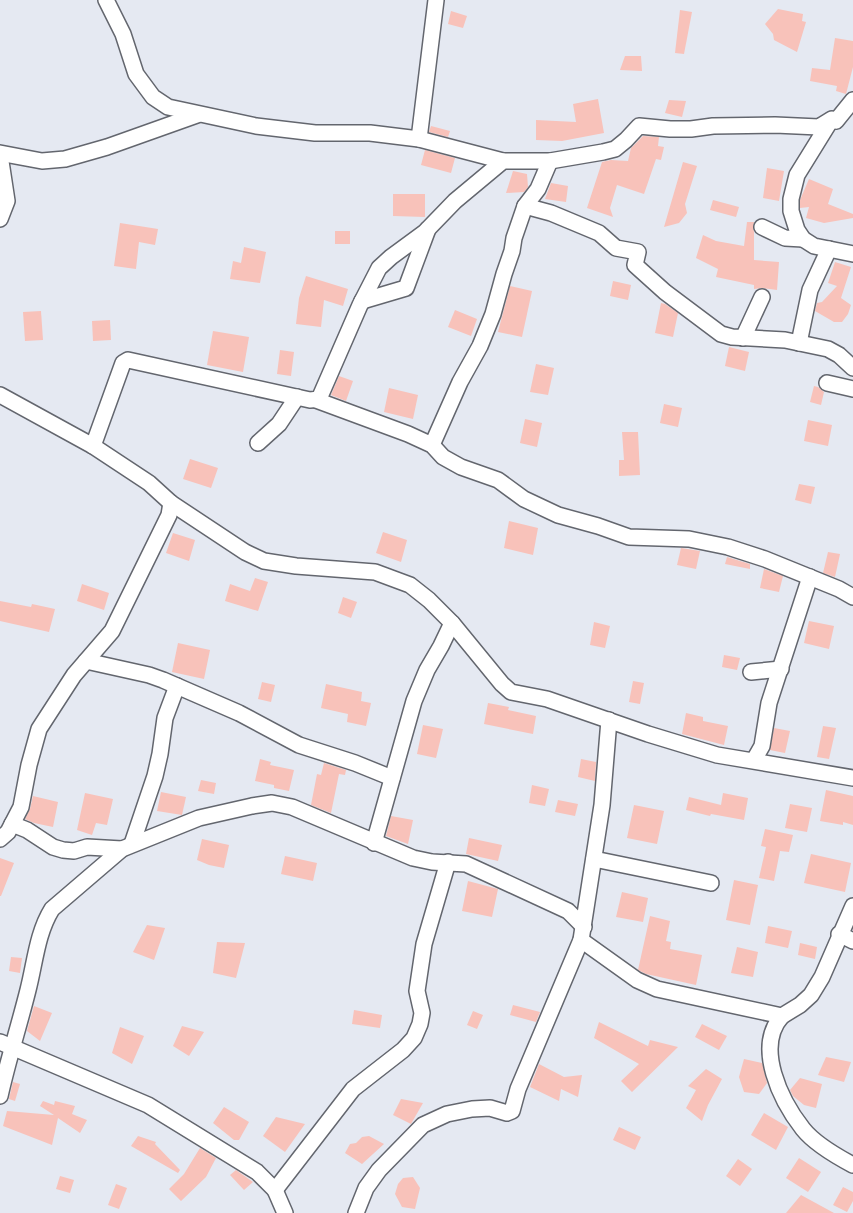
<svg xmlns="http://www.w3.org/2000/svg" width="853" height="1213" font-family="Quicksand,sans-serif">
<style>
.building{fill:#f8c2ba}
.lines{fill:none;stroke-linecap:round;stroke-linejoin:round}
.minor-casing{stroke:#63666e;stroke-width:18}
.minor{stroke:#fff;stroke-width:15}
</style>
<rect width="100%" height="100%" fill="#e5e9f2"/>
<g class="building">
<path d="M778,9L803,14L802,21L806,22L797,52L774,40L773,34L765,24Z"/>
<path d="M680,10L692,12L684,54L675,53Z"/>
<path d="M451,11L467,16L463,28L448,24Z"/>
<path d="M835,38L853,41V67L846,94L836,91L837,86L810,81L812,68L830,70Z"/>
<path d="M625,56H641L642,71L620,70Z"/>
<path d="M598,99L604,133L562,141L536,140V120L576,122L573,104Z"/>
<path d="M669,100L686,101L682,117L665,113Z"/>
<path d="M431,126L450,131L448,137L429,132Z"/>
<path d="M643,136L659,137L658,146L664,147L661,160L656,159L644,194L617,185L610,208L613,217L587,208L602,162L611,160L628,161L631,148Z"/>
<path d="M425,150L455,158L451,173L421,165Z"/>
<path d="M683,162L697,166L685,204L687,213L679,223L664,227Z"/>
<path d="M767,168L784,171L779,201L763,198Z"/>
<path d="M513,171L527,174L528,187L524,192L506,193Z"/>
<path d="M809,179L833,189L828,204L853,214V218L824,223L806,218L809,207L800,208V200Z"/>
<path d="M551,183L568,186L566,202L545,199Z"/>
<path d="M393,194H425V217L393,216Z"/>
<path d="M713,200L739,207L736,217L710,210Z"/>
<path d="M747,222H754L753,227L754,232V260L779,262L777,290L762,288L754,289V285L716,277L718,269L696,258L703,235L716,241L744,246Z"/>
<path d="M120,223L158,229L155,245L139,242L136,269L114,266Z"/>
<rect x="335" y="231" width="15" height="13"/>
<path d="M244,247L266,252L260,283L230,279L233,261L241,263Z"/>
<path d="M835,262L851,267L841,298L851,305L848,314L842,322H834L815,311L817,303L822,302L837,286L828,283Z"/>
<path d="M306,276L348,289L343,306L324,300L321,327L296,324L299,298Z"/>
<path d="M613,281L631,285L628,300L610,296Z"/>
<path d="M510,286L532,291L522,337L498,332Z"/>
<path d="M661,303L665,304L678,313L673,337L655,333Z"/>
<path d="M455,310L477,319L471,336L448,327Z"/>
<path d="M41,311L43,340L25,341L23,312Z"/>
<path d="M110,320L111,340L93,341L92,321Z"/>
<path d="M213,331L249,337L243,372L207,365Z"/>
<path d="M729,347L749,352L745,371L725,366Z"/>
<path d="M280,350L294,352L291,376L277,374Z"/>
<path d="M536,364L554,368L548,395L530,392Z"/>
<path d="M339,376L353,381L346,401L331,395Z"/>
<path d="M814,386L818,387L824,392L821,405L810,402Z"/>
<path d="M389,388L418,395L413,419L384,412Z"/>
<path d="M664,404L682,408L678,427L660,423Z"/>
<path d="M525,419L542,423L537,447L520,443Z"/>
<path d="M808,420L832,425L828,446L804,441Z"/>
<path d="M622,432H638L640,475L619,476V460H624Z"/>
<path d="M190,459L218,468L211,488L183,479Z"/>
<path d="M799,484L815,487L811,504L795,500Z"/>
<path d="M509,521L538,528L533,555L504,548Z"/>
<path d="M383,532L407,540L401,562L376,553Z"/>
<path d="M173,533L195,540L189,561L166,553Z"/>
<path d="M681,548L700,551L696,569L677,565Z"/>
<path d="M828,552L840,554L835,577L823,573Z"/>
<path d="M727,557L750,564V569L725,564Z"/>
<path d="M764,569L783,576L779,592L760,588Z"/>
<path d="M255,578L268,582L258,611L225,601L230,584L250,591Z"/>
<path d="M82,584L109,593L104,610L77,601Z"/>
<path d="M343,597L357,602L351,618L338,613Z"/>
<path d="M0,601L31,607L32,604L55,609L49,632L0,621Z"/>
<path d="M809,621L834,626L829,649L804,643Z"/>
<path d="M594,622L610,626L605,648L590,645Z"/>
<path d="M178,643L210,650L204,679L172,672Z"/>
<path d="M724,655L740,658L737,670L722,667Z"/>
<path d="M633,681L644,683L640,704L629,702Z"/>
<path d="M262,682L275,685L271,702L258,699Z"/>
<path d="M326,684L362,692L361,701L371,703L366,726L347,722L348,714L321,708Z"/>
<path d="M488,703L509,707L508,710L536,716L533,734L484,724Z"/>
<path d="M686,713L703,717V721L728,726L724,745L682,734Z"/>
<path d="M423,725L443,729L436,758L417,754Z"/>
<path d="M823,726L836,728L829,759L817,757Z"/>
<path d="M774,728L790,731L785,753L770,750Z"/>
<path d="M260,759L271,762L270,765L294,770L289,791L274,788V785L255,781Z"/>
<path d="M581,759L596,762L595,781L578,777Z"/>
<path d="M324,763L346,770L345,775L339,774L331,813L311,805L317,774L321,775Z"/>
<path d="M201,780L216,783L214,794L198,791Z"/>
<path d="M532,785L549,789L545,806L529,803Z"/>
<path d="M826,790L853,796V825L843,822V825L820,821Z"/>
<path d="M161,792L186,797L182,815L157,811Z"/>
<path d="M85,793L113,799L107,825L96,823L92,835L77,830Z"/>
<path d="M723,793L748,798L744,820L711,814L710,816L686,810L689,797L721,805Z"/>
<path d="M33,796L58,802L53,827L34,823L25,819L30,809Z"/>
<path d="M558,800L578,804L575,816L555,812Z"/>
<path d="M790,804L812,808L807,832L785,828Z"/>
<path d="M634,805L664,811L657,844L627,838Z"/>
<path d="M391,816L413,820L408,844L386,836Z"/>
<path d="M765,829L793,835L789,852L780,851L774,881L759,878L766,847L761,846Z"/>
<path d="M469,838L502,845L498,861L466,854Z"/>
<path d="M202,839L229,845L224,868L209,865L197,860Z"/>
<path d="M811,854L851,863L845,892L804,883Z"/>
<path d="M285,856L317,863L313,881L281,874Z"/>
<path d="M0,858L14,863L1,896H0Z"/>
<path d="M734,880L758,885L750,925L726,920Z"/>
<path d="M468,881L498,889L492,917L462,911Z"/>
<path d="M622,892L648,898L643,922L616,917Z"/>
<path d="M650,916L670,921L666,941L671,942L670,949L702,955L696,985L646,974L638,970Z"/>
<path d="M147,925L165,928L154,960L133,952Z"/>
<path d="M768,926L792,931L788,948L765,943Z"/>
<path d="M217,942L245,943L236,978L213,973Z"/>
<path d="M800,943L817,947L815,959L798,955Z"/>
<path d="M737,947L758,952L753,977L731,973Z"/>
<path d="M11,957L22,958L20,973L9,971Z"/>
<path d="M513,1005L540,1012L536,1022L510,1015Z"/>
<path d="M34,1006L52,1013L40,1041L27,1031Z"/>
<path d="M354,1010L382,1015L380,1028L352,1024Z"/>
<path d="M473,1011L483,1015L477,1029L467,1025Z"/>
<path d="M599,1022L648,1046L650,1040L678,1047L632,1092L621,1081L639,1064L594,1038Z"/>
<path d="M702,1024L727,1036L719,1050L695,1037Z"/>
<path d="M182,1026L204,1032L189,1056L173,1046Z"/>
<path d="M120,1027L144,1036L132,1064L112,1053Z"/>
<path d="M826,1057L851,1062L844,1082L818,1075Z"/>
<path d="M744,1059L762,1063L767,1083L759,1094L744,1092L739,1077Z"/>
<path d="M539,1064L564,1077L582,1075L578,1097L561,1089L559,1101L530,1087Z"/>
<path d="M706,1069L722,1079L708,1105L702,1121L686,1108L696,1090L688,1086Z"/>
<path d="M800,1078L822,1084L816,1108L804,1105L793,1096L790,1090Z"/>
<path d="M13,1082L20,1084L15,1101L9,1099Z"/>
<path d="M401,1099L423,1103L411,1124L393,1115Z"/>
<path d="M43,1101L54,1105L55,1101L75,1106L72,1114L87,1120L80,1133L58,1118L52,1145L3,1126L7,1111L54,1115L40,1106Z"/>
<path d="M224,1107L249,1122L239,1140H234L213,1123Z"/>
<path d="M764,1113L788,1127L776,1150L751,1135Z"/>
<path d="M276,1117L305,1124L285,1152L263,1136Z"/>
<path d="M619,1127L641,1137L635,1150L613,1140Z"/>
<path d="M138,1136L156,1142L155,1144L180,1170L178,1173L131,1146Z"/>
<path d="M369,1136L384,1144L362,1164L345,1153L350,1144L356,1143L362,1137Z"/>
<path d="M200,1148L216,1158L206,1177L181,1201L169,1189L184,1174Z"/>
<path d="M799,1158L821,1172L808,1192L786,1178Z"/>
<path d="M738,1159L752,1169L740,1186L726,1176Z"/>
<path d="M236,1170L253,1182L244,1190L230,1175Z"/>
<path d="M60,1176L74,1180L70,1193L56,1189Z"/>
<path d="M413,1177L420,1188L415,1209L402,1207L395,1194L398,1184L403,1178Z"/>
<path d="M116,1184L127,1188L119,1209L108,1205Z"/>
<path d="M843,1187L853,1192V1201L847,1212L833,1205Z"/>
<path d="M801,1195L834,1213H786Z"/>
</g>
<g class="lines">
<g class="minor-casing">
<g id="minor">
<path d="M106,0L123,34L136,74L153,97L168,107L256,126L315,133H370L419,139L503,161"/>
<path d="M831,120L797,175L791,199V211L797,230L803,239L814,246L853,254"/>
<path d="M419,139L436,0"/>
<path d="M0,153L42,161L65,159L107,147L197,115"/>
<path d="M0,155L7,201L0,219"/>
<path d="M525,206L551,213L599,233L616,248L638,252L635,265L665,292L721,334L732,337L785,340L828,349L839,355L853,368"/>
<path d="M762,227L785,238L803,239"/>
<path d="M362,301L406,288L428,229"/>
<path d="M743,338L762,297"/>
<path d="M799,343L810,290L829,249"/>
<path d="M827,383L853,389"/>
<path d="M0,395L93,446L149,483L171,503L245,552L264,561L296,566L375,572L410,585L429,600L452,623L502,684L511,692L547,699L648,734L717,755L853,778"/>
<path d="M316,400L408,434L432,445L443,457L461,467L498,480L524,499L558,515L598,526L629,537L689,539L728,547L765,559L839,589L853,597"/>
<path d="M258,443L279,424L297,397"/>
<path d="M432,445L460,382L480,346L493,314L504,274L512,251L514,238L525,206L538,189L550,161"/>
<path d="M93,446L123,363L128,360L310,400L319,399L360,305L379,268L391,257L425,232L455,201L503,161H550L603,152L615,149L626,140L639,126L670,129H691L713,126L775,125L819,127L832,119L836,121L853,100"/>
<path d="M86,661L149,675L163,680L239,713L299,745L355,763L392,778"/>
<path d="M751,672L781,669"/>
<path d="M754,760L762,746L769,703L810,577"/>
<path d="M12,824L27,830L53,847L63,850L74,851L87,847L122,849"/>
<path d="M0,839L8,832L21,807L29,765L39,729L74,675L112,631L169,515L171,503"/>
<path d="M374,843L414,701L427,670L441,646L452,623"/>
<path d="M132,844L155,776L160,754L165,718L177,686"/>
<path d="M594,859L711,883"/>
<path d="M839,934L853,941"/>
<path d="M581,940L637,980L657,989L782,1016L800,1005L811,995L822,977L853,906"/>
<path d="M782,1016C754,1047 781,1101 803,1129C815,1144 836,1156 853,1165"/>
<path d="M0,1042L148,1105L257,1172L275,1190L285,1213"/>
<path d="M0,1096C8,1060 19,1026 28,990C35,963 37,933 52,909L122,849L199,818L252,806L272,803L292,807L413,858L432,862L466,864L568,911L584,927"/>
<path d="M275,1190L353,1089L403,1050L414,1038L420,1024L422,1013L417,991L424,944L448,862"/>
<path d="M356,1213L366,1188L379,1170L423,1125L447,1114L472,1109L490,1108L507,1113L512,1111L518,1089L581,940L602,805L609,720"/>
</g>
</g>
<use href="#minor" class="minor"/>
</g>
</svg>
+--
● WORK REQUEST:
Throughout the records above, find the lines in which the word "building" appears and return them.

● TASK SOLUTION:
.building{fill:#f8c2ba}
<g class="building">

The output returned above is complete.